I met Ray on his first day on the unit, and we began to communicate. Communicating with Ray meant helping him to understand that I was not there to hurt him. He was able to speak and expressed his fear of needles (he had been sedated using intramuscular injections). We established some ground rules with each other. If he could control his head-banging, injections would not be needed. But, Ray’s developmental disability meant that our agreements were sometimes short-lived and quickly forgotten in what he perceived to be threatening circumstances. At the end of each encounter, regardless of outcome, other staff and I thanked Ray and expressed belief in his ability for improvement. Medications Ray routinely took to control seizure episodes gradually began to assist in his behavioral control, but Ray’s “go to” method of expressing fear, anger, or frustration continued to be head-banging.
Staff were baffled as to how to deal with this continued behavior; we had tried behavioral reinforcement of all kinds, including using food as a reward and bargaining by offering privileges in exchange for not banging his head. We worked together as a team, so that one person’s efforts would not be unwittingly undermined by those of another.

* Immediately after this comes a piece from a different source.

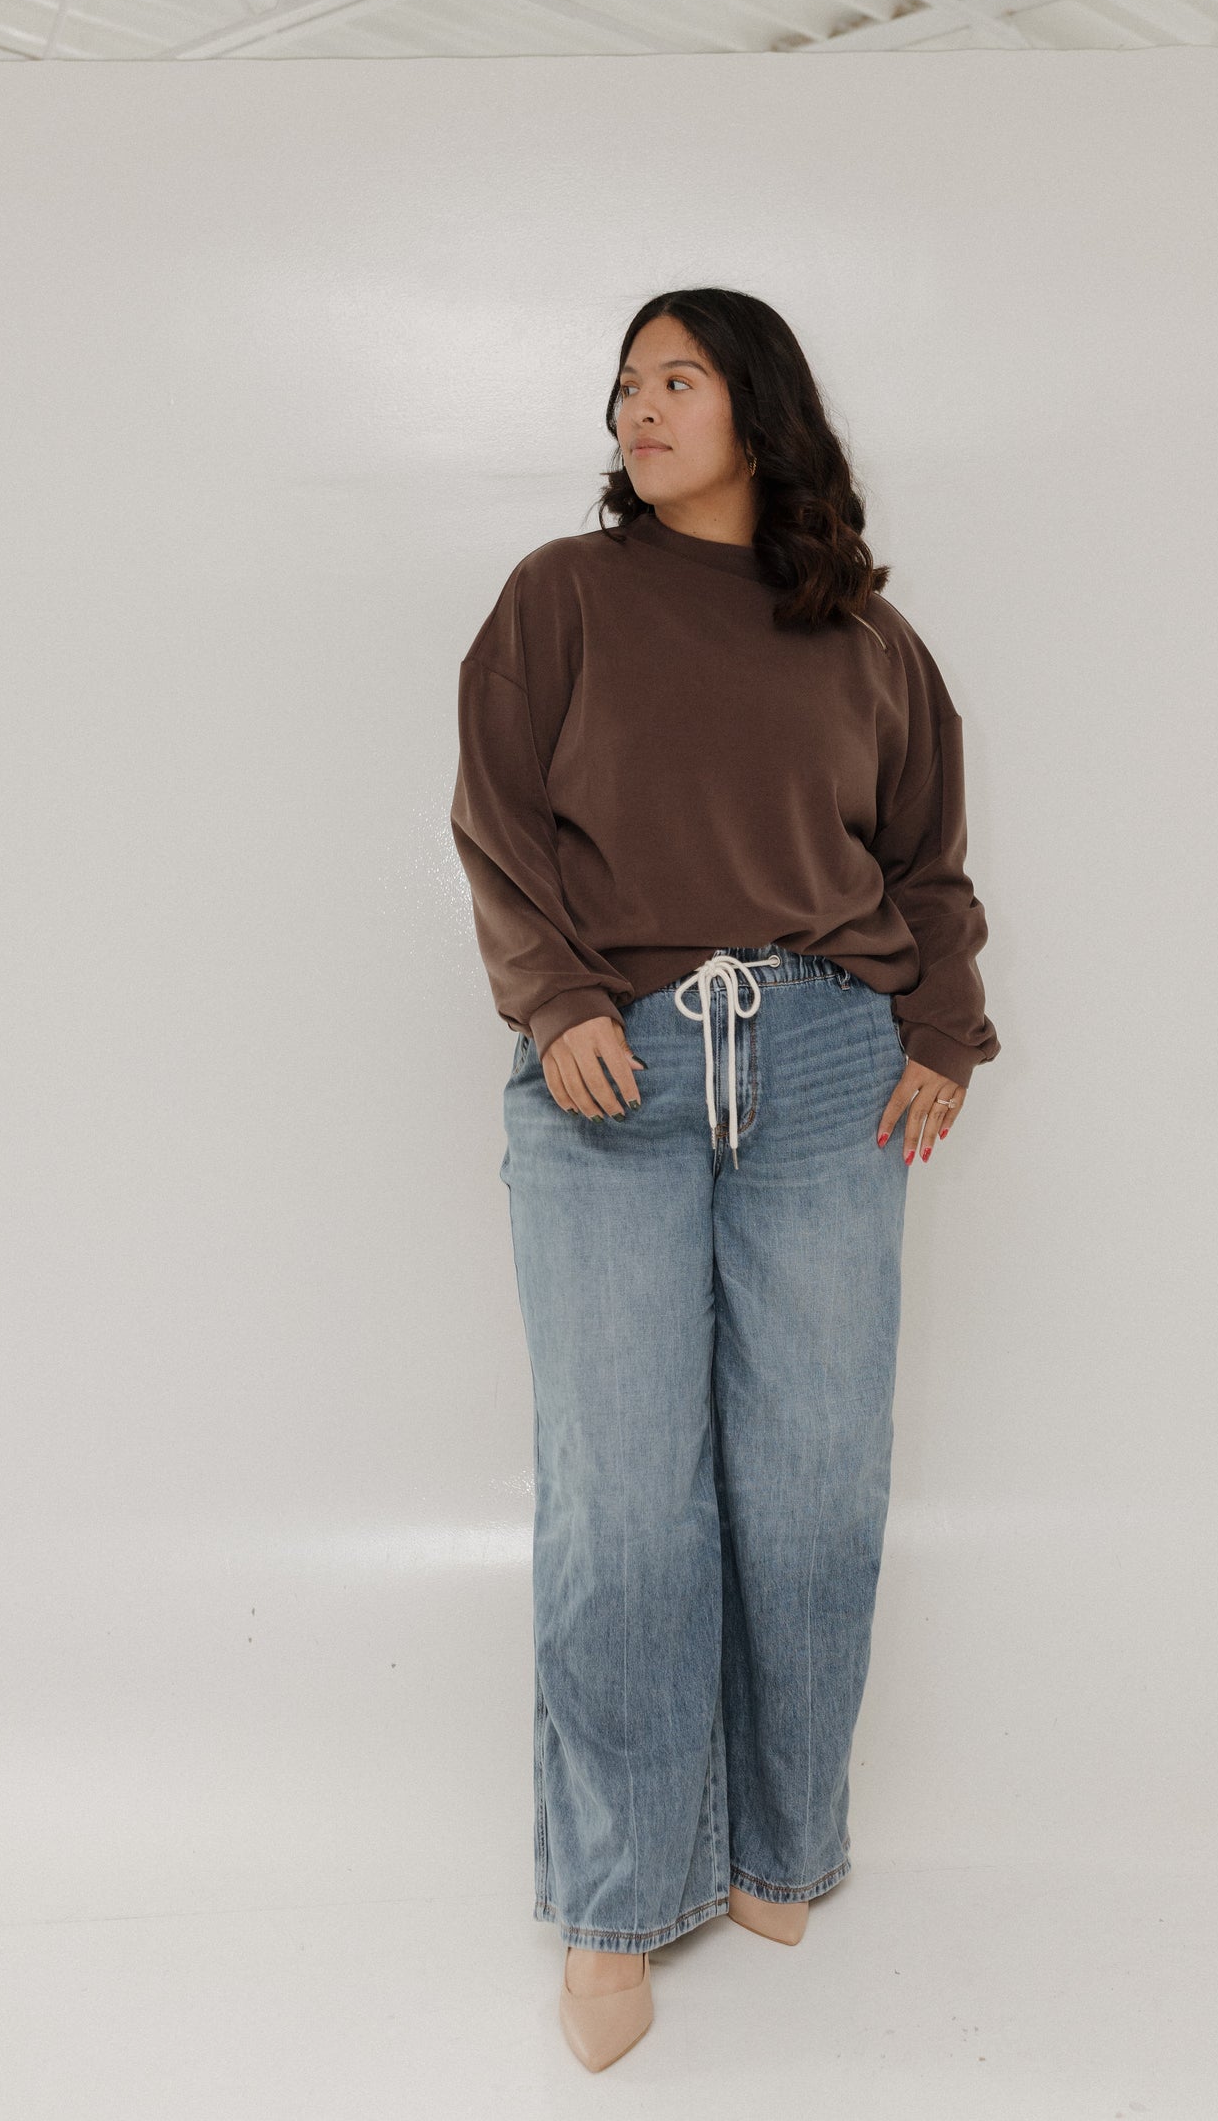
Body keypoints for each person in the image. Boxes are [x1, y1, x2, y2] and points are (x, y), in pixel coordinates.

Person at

Although well-meaning, professionals will often “undo” each other’s hard work by failing to adequately communicate what is being done and why.
While these behavioral efforts were important in teaching Ray new ways of coping, under stress they failed to work. One day, one of the male clinicians suggested that perhaps a wrestling helmet, one with holes cut out over the ears and designed for impact, would be useful. We presented Ray with his helmet, telling him it would help to keep him safe, and he loved it. He did not want to remove it for any reason. And, interestingly, once Ray began wearing his helmet, we were able to tie positive behaviors with it, and his incidence of head-banging diminished dramatically. While in Ray’s case, we required a helmet to jump start our effectiveness in consistent communication, it was the model for communication, based on the HealthStream principles of RELATE™, which made the difference in the long term.

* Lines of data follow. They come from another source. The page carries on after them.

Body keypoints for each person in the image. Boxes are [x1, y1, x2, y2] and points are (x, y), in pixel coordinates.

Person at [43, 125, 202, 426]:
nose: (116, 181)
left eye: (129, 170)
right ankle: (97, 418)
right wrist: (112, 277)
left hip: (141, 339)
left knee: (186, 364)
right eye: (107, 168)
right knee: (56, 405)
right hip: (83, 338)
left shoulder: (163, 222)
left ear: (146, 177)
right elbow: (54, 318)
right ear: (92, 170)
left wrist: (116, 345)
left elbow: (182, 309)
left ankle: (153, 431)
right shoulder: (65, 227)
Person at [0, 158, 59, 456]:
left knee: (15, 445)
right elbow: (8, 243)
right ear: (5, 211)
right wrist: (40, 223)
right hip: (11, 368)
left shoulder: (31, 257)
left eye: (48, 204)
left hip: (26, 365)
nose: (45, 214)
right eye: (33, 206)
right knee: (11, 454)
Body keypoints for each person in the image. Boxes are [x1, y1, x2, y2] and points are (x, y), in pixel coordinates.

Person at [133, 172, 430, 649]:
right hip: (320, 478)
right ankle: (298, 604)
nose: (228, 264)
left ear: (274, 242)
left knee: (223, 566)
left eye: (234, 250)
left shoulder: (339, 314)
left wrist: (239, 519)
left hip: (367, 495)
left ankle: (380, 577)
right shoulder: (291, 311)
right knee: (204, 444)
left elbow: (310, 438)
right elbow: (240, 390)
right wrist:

* name changed to protect the identity of the patient.
To demonstrate, here is a sample of the kinds of language we used.
Making a Difference, Long-Term
After a time, Ray’s behavior had improved to the point of allowing him to be discharged. His mother, an elderly woman, felt she was no longer able to take care of him, and she continued to be afraid of his potential for head-banging. Ray was placed in a small group home with other developmentally-delayed males. He did well. Several of us continued to think about and inquire about Ray. We learned that the interior of his wrestling helmet had become worn to the point of rubbing his head. We bought a new helmet, and two of us took it to him in the group home. Imagine my surprise when, on greeting Ray, he addressed us pleasantly and was not wearing a helmet. In fact, when we presented him with his new helmet, he placed it in a corner. He told us he did not want to wear it, didn’t need it, and no longer wanted it as it reminded him of his old behaviors. What I learned that day is that all interactions mean different things to different people, and while Ray’s helmet and our staff were important for a time in his life, Ray had moved on.